The world of work and how we approach our careers has changed dramatically, especially in the last few decades years. For my parent’s generation, a job for life was still a thing and moving companies didn’t happen as regularly as it does today.
I know when I entered the workforce nearly 20 years ago, I was told to stick at a job for at least 3 years before even considering moving. As it was, I stayed there for 5 years, followed by a 10-year stint at my next employer. During this role, I was involved in recruiting and it was here that I noticed the three-year rule seemed to have disappeared.
Not only did many of our young recruits move on after perhaps 12 months (or less) many had done so before, with more jobs on their CV than I had on mine. Despite me being at least 10 years their senior. My initial reaction was to judge CVs with lots of short tenures with suspicion. Why were they job hopping, did they not have any stamina and jumped ship when it got too hard? Were they not very good at their role and moved before they were asked to leave? Would they do the same to us, and disappear as quickly as they arrived? However, I soon realised that if I discounted every CV that fell into my suspicious job history category. I wouldn’t be left with many. It seems that job hopping is the new norm.
So, what is too short and how many is too many? What impact does job hopping have on your career, both positive and negative?
Experience – moving roles on a regular basis can allow you to build up a vast range of experiences that you’d fail to get in a single role. Therefore making you more attractive to potential employers.
Exposure – every company does things differently and by working at a variety of employers you get to see this first-hand and build up a set of skills and experiences that you wouldn’t get with a single employer.
Fast track – it’s no secret that the best way to move up the career ladder can be to move employer. It generally takes at least 2 years to be promoted internally. For the ambitious amongst us, why wait that long when you can change jobs and get there in 18 months.
Money – with a promotion comes more money. If you’re lucky you might receive a 2-3% pay rise each year, but moving roles can see your salary jump by 10%. 10 years with one employer vs 5 different jobs and the difference in potential earnings start to add up…
But just as there are pluses there are always negatives… Constant moving from one role to another can also damage your career.
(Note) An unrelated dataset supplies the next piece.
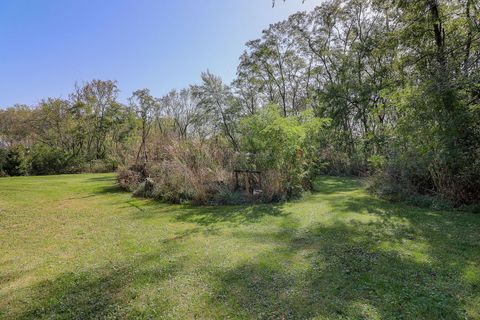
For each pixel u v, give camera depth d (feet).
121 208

Loyalty – just as I did when looking at CVs, recruiters will judge the loyalty of potential recruits. Recruiting is a time-consuming and costly business and if you only stay at every company 18 months then it will get to a point when an employer is not willing to hire you. They won’t want to risk you leaving them in the lurch 18 months later.
Reliability – while a few short tenures is understandable, having too many will make you look unreliable. This will become even more important the further you move up the career ladder. If you’re looking to move into a leadership position or one with some level of power. Those hiring will want someone reliable, that they can trust to be around for, if not the long, then at least the medium-term.
Job-security – if you’re always the last one in, you’re statistically more likely to be the first one out. You don’t build up time to become indispensable, letting you go will be a relatively painless process.
Growth – perhaps I am biased having spent a fair amount of time with each of my employers. But I’ve learnt so much and grown by spending time in one place. I saw projects from concept to completion and was around to do them again, but better, the following year and the year after that. By moving on quickly, you tend to lose that long-term perspective and the growth and learning opportunities that brings.
In my opinion it’s not a bad thing to have some movement on your CV, as above it can help to give your career a bit of a boost, can stop you staying in a negative environment longer than you’d like (just so it looks good on your CV) but job hopping needs to be approached with an element of caution. When you find a company you like, then stay, don’t move because you feel you have to. I once had a highly ambitious marketer in my team who was desperate to take the next step and move into a people management role. At the time of asking it wasn’t something that was possible, but rather than move, they stayed put. 6 months later things within the department had changed dramatically and they took on a team of 3. When they did eventually leave, they did so for a drastically more senior role, one that, if they’d have left initially, they wouldn’t have had the experience for.